De Klerk foundation tells Zuma: stop blaming apartheid

Jacob Zuma (L) listens as FW de Klerk (R) speaks after a meeting in Cape Town, South Africa, on August 18, 2009.  By Gianluigi Guercia (AFP/File)

Jacob Zuma (L) listens as FW de Klerk (R) speaks after a meeting in Cape Town, South Africa, on August 18, 2009. By Gianluigi Guercia (AFP/File)






JOHANNESBURG (AFP) – The foundation chaired by South Africa’s last apartheid president FW de Klerk on Friday accused President Jacob Zuma of using apartheid to cover his own government’s failure to tackle joblessness and poor education.

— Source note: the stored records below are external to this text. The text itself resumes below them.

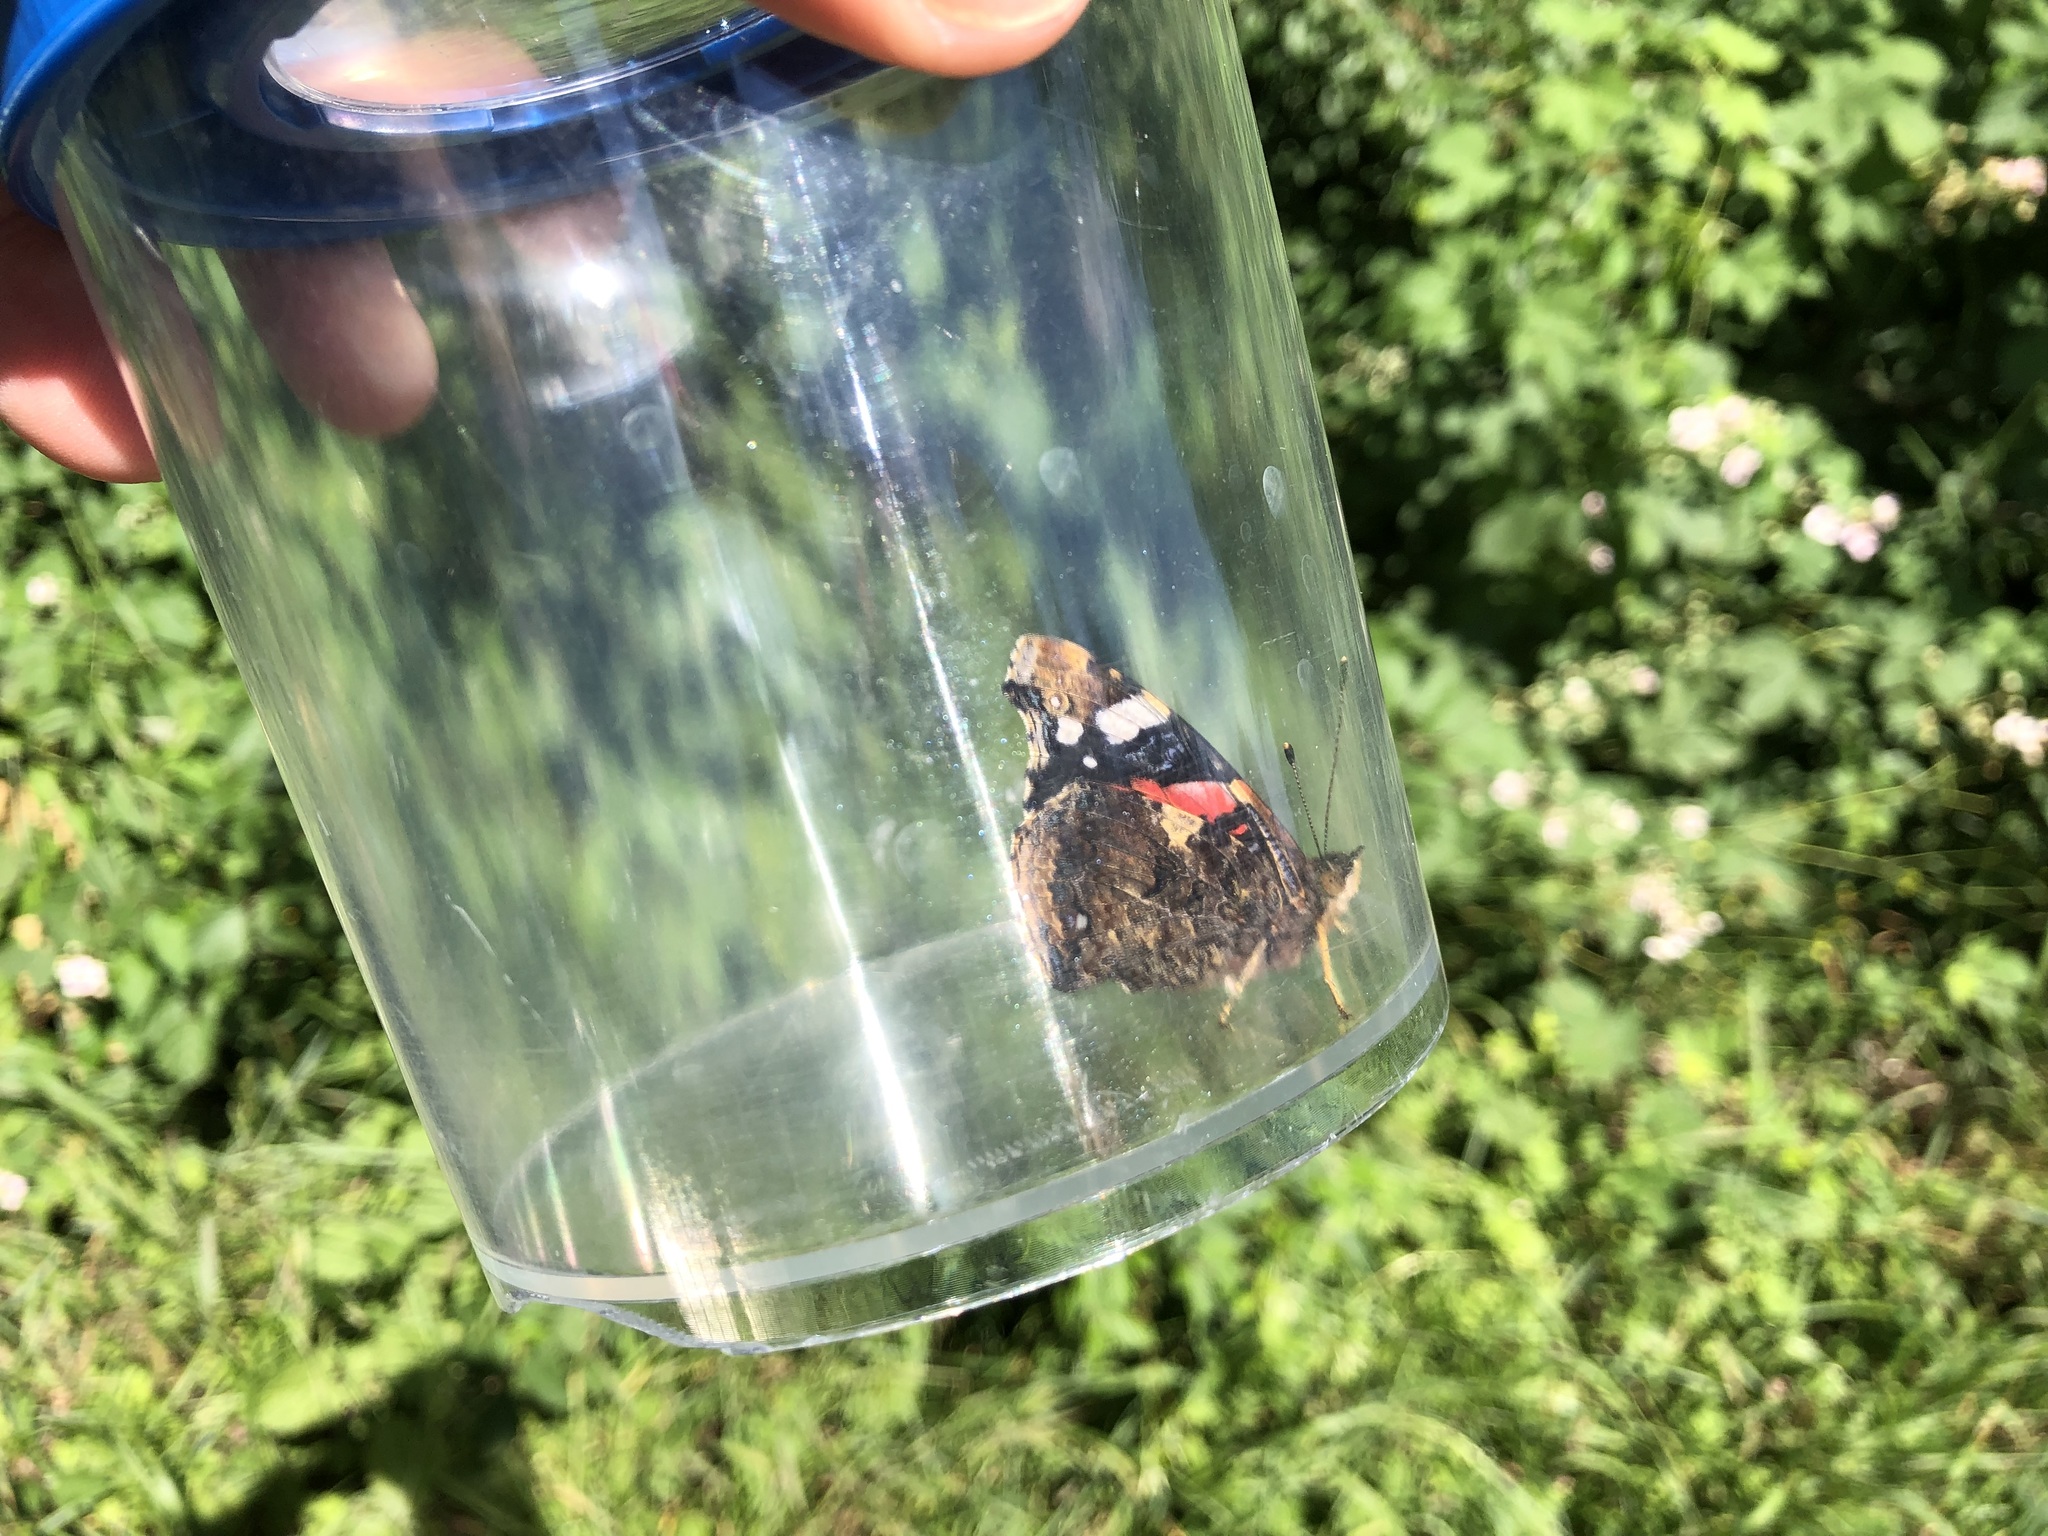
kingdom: Animalia
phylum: Arthropoda
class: Insecta
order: Lepidoptera
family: Nymphalidae
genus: Vanessa
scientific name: Vanessa atalanta
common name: Red admiral
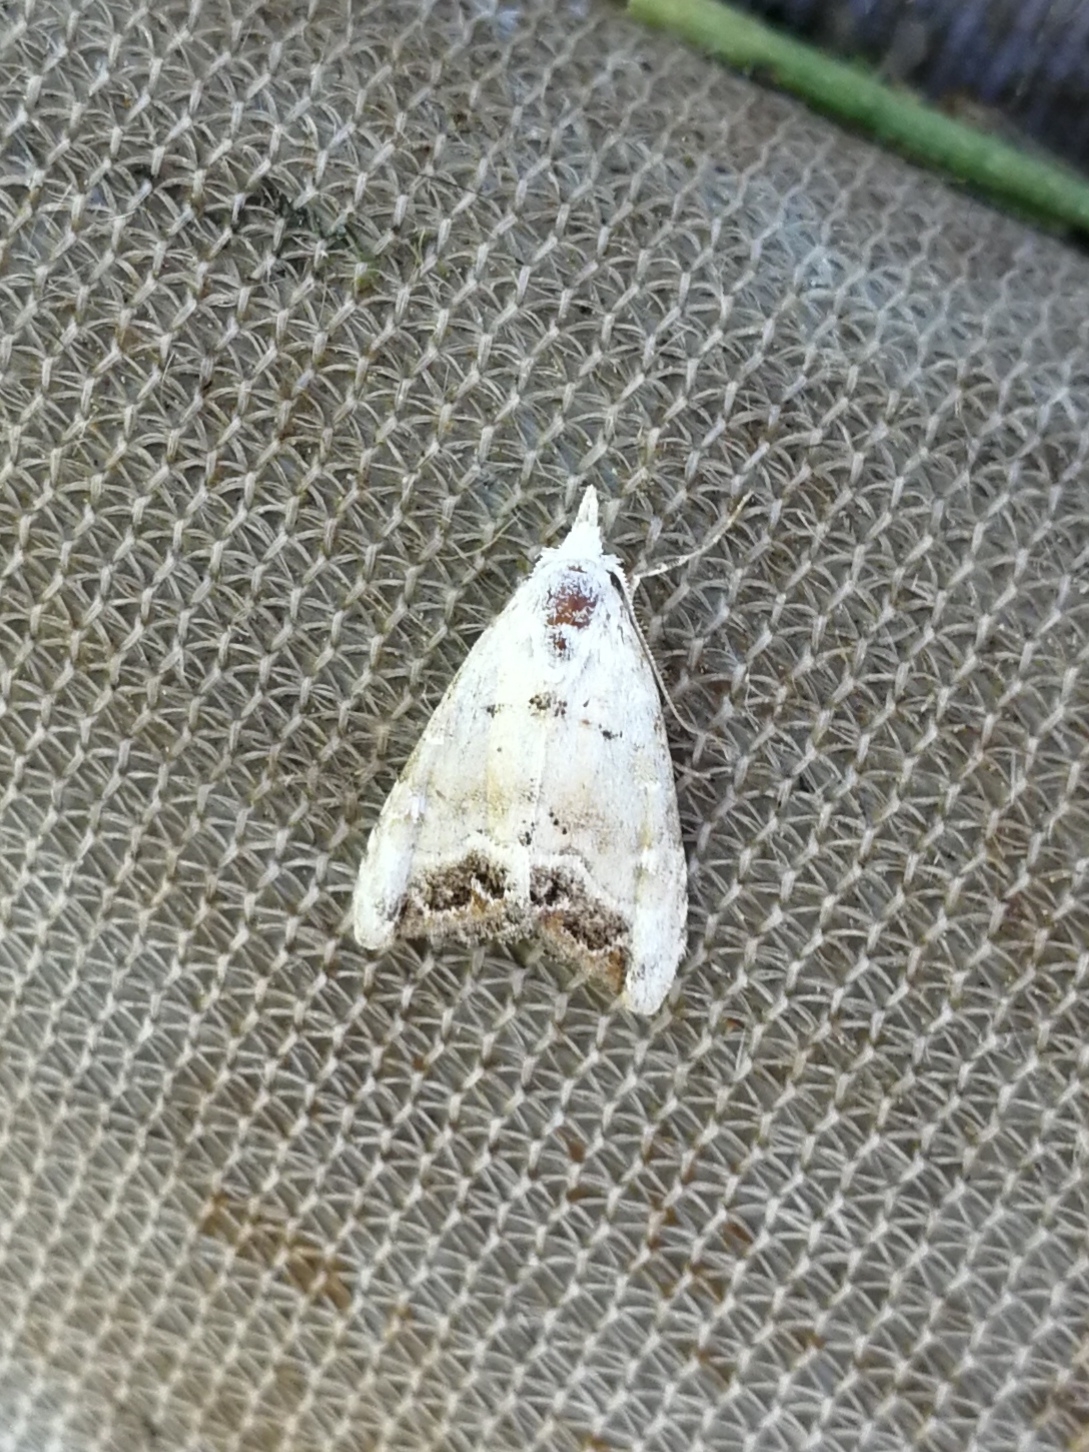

“Attempts to blame these failures on ‘apartheid’ will simply divert government and public attention from the urgent need to implement the kind of realistic solutions” needed to address spiralling social and economic woes, it said in a statement.

Wading into a fierce debate about the legacy in the country of enforced racial segregation under white minority rule, De Klerk’s foundation also warned that such statements only rekindle unnecessary racial acrimony.

“They also serve intentionally or unintentionally to stir up racial animosities that we simply cannot afford,” said the group, chaired by the 77-year old Nobel Peace prize-winner.

Zuma on Wednesday rejected a cabinet minister’s suggestion that government could no longer use apartheid as an excuse for poor public service.

“To suggest that we can’t blame apartheid for what we are doing now or for what is happening in our country, I think is a mistake, to say the least,” Zuma said.

But the foundation said “when President Zuma says that ‘we cannot stop blaming those who caused it’, he is playing the very dangerous game of making whites the racial scapegoats for the manifest failures of his own government.”

While admitting that an unequal society existed when democracy came to South Africa in 1994, the foundation said two decades on, the country faces unacceptably high levels of inequality.

“The fact that, 19 years later, we are an even more unequal society is the consequence of the failure of government policy.”